- [REQUIRED WORK] Work through the records below and copy every line that includes "падела".

- [DATASET CONTENT]
*-*-*
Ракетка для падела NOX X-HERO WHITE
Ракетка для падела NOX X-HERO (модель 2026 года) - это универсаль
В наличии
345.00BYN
*-*-*
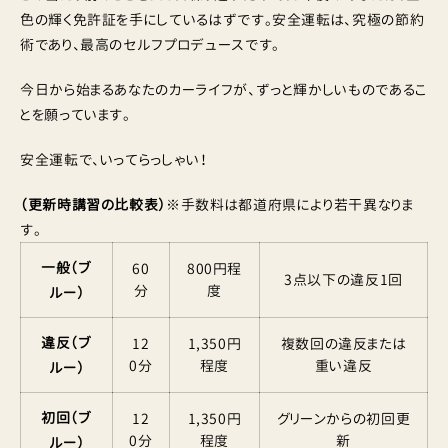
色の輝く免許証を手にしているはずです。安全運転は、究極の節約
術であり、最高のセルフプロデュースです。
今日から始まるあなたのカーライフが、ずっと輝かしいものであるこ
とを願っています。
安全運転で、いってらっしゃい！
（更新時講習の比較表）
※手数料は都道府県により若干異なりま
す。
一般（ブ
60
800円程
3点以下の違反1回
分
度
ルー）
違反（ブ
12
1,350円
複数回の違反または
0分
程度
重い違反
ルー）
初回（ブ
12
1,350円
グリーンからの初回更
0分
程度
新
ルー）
*-*-*
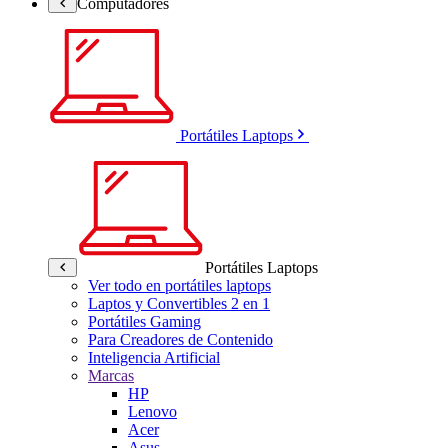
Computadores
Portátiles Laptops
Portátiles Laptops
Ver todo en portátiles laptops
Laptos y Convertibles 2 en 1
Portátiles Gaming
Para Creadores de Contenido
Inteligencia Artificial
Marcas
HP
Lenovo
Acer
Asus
*-*-*
- [WRITTEN SOLUTION]
Ракетка для падела NOX X-HERO WHITE
Ракетка для падела NOX X-HERO (модель 2026 года) - это универсаль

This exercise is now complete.